Weber Shandwick-sponsored SMAC brunch at SXSW, from left to right, New York Times bestselling author Gretchen Rubin, bestselling author and artist Hugh MacLeod, privacy and identity expert Adriana Lukas
South by Southwest. BlogWorld. Salesforce.com DreamForce. Radian6 User Conference. f8. Mom 2.0. BlogHer. Evo Conference. WOMMA Summit. Our team has invested quite a bit of this year time at digital and social media conferences, ones where Weber Shandwick clients executed programs and others where Weber Shandwick had a leading role, including several where I had the privilege to speak on a panel or moderate a discussion.
I have always found attending conferences to be valuable opportunities to learn and grow outside of the day-to-day business environment but as I reflect back on 2011, I can think of four key criteria that can serve as smart barometers to determine if it’s a valuable investment of time for your team time and your resources.
Can you meet new people or strengthen relationships with individuals that are critical to your business? The adage, “it’s not what you know, it’s who you know” has never been more valid. Hearing first-hand and talking with the people who can help our clients, whether they are bloggers, heads of media networks or the chief marketers behind brands with which you might partner down the road. Knowing people (who know people) continues to be a way we work to help clients reach their goals.
Will a company be in attendance through a demonstration or an exhibit that provides an offering that helps your clients reach its goals, helps deliver solutions in a more cost-effective manner? The solutions we provide for clients are no longer best limited to the talent, skills and technology an agency has internally. There’s always another company out there with an emerging platform, a startup that’s trying to take a challenge or gap faced today and turn it into a revenue-generating opportunity for tomorrow. We keep our ears to the ground to find the best and brightest solutions always.

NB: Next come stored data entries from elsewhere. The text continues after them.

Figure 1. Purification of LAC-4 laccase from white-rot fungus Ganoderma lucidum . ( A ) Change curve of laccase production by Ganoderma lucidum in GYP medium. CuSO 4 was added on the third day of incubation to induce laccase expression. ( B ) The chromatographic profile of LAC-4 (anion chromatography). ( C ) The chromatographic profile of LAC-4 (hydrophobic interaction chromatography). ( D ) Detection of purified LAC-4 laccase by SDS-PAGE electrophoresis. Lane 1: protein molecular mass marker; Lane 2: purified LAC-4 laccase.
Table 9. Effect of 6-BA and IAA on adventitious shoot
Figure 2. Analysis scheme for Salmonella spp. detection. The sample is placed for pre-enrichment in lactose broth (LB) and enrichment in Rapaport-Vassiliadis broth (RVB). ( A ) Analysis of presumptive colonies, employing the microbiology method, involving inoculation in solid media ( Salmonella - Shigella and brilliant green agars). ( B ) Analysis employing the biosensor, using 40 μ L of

Will people be attending that could be good additions to your staff and team? It’s always tough to find great talent as this article in the New York Times recently pointed out. But we’ve personally met a lot of people at conference that we’ve either hired, tried to hire or that we keep in close touch with should a need come up down the road where they would be a perfect fit. When you’re trying to staff teams at an agency and there’s a new need, it’s always easier to go to someone you know personally through professional networking than to look through a stack of resumes.
Can your attendance help place a spotlight on your company and better position it to be a choice for talent and a choice for clients? Our firm wins dozens of awards every year but the ones that always mean the most to me are the workplace awards, the ones like when Mashable called out Weber Shandwick as one of the top four places to work in social media. When we attend conferences as representatives of Weber Shandwick, we can be visible in the marketplace in a way that’s not replicable through the daily work we handle for our clients.

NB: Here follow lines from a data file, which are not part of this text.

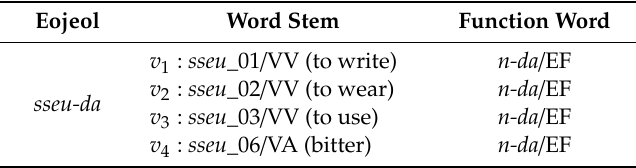
Table 5. An illustration of diverse word stems extricated from an eojeol. Eojeol Word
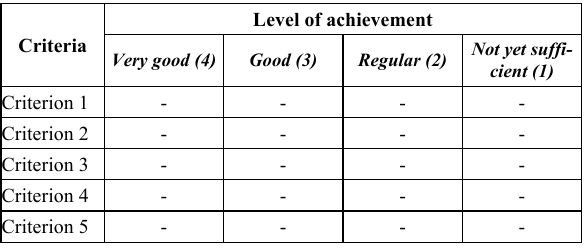
TABLE I. S CORES FOR CRITERION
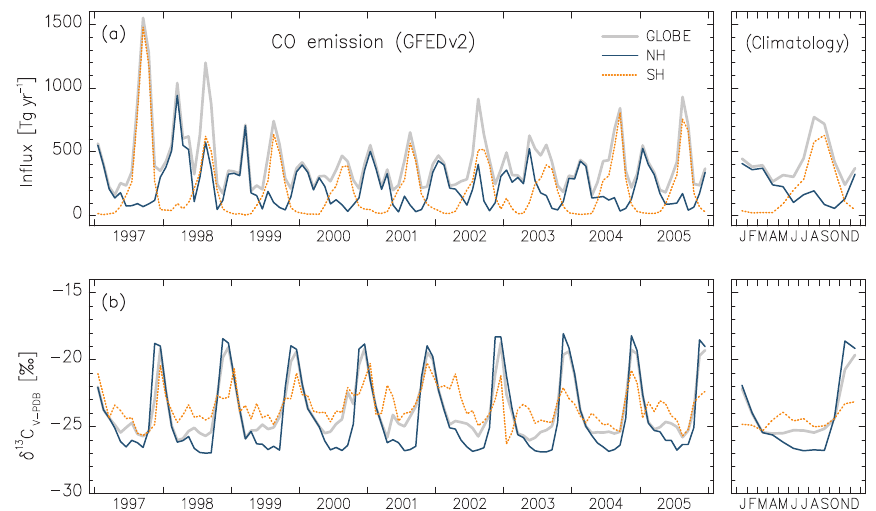
Figure 4. Emission of CO from biomass burning sources based on the GFED v2.1 data. (a) CO integrated flux in the Northern Hemisphere (NH), Southern Hemisphere (SH) and globally. (b) The carbon isotope composition of the respective fluxes. The right panels depict the climatological ensemble averages (shown in Fig.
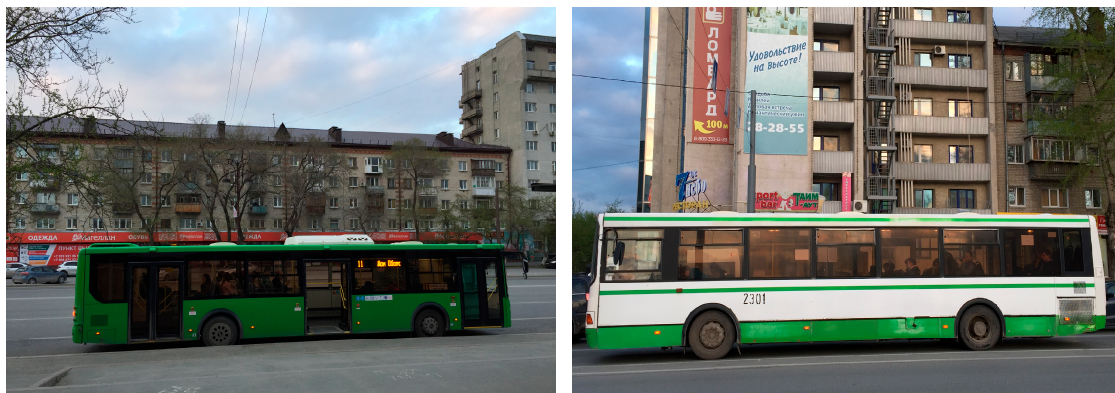
Figure 6. Silhouette photo of compartment filling of buses on Tyumen routes during an acute phase of COVID-19 in April 2020.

What do you look for when you attend a conference and where do you find value?
Jackie Danicki
• Nov. 23, 2011 at 8:36 pm
My favorite events are the ones where those treasured hallway conversations are brought as close to the dais as possible. The traditional, formal format of events feels increasingly antiquated as our informal social networks get more valuable, online and offline.
Also, events like SXSW are great because literally EVERYBODY shows up, from all corners of the earth. It’s the one place where I know I’ll see friends from LA, SF, NY, London, Berlin, Dublin, South America…It’s about getting energized for the possibilities. That magic only happens with the right mix of smart people and the time/space to connect.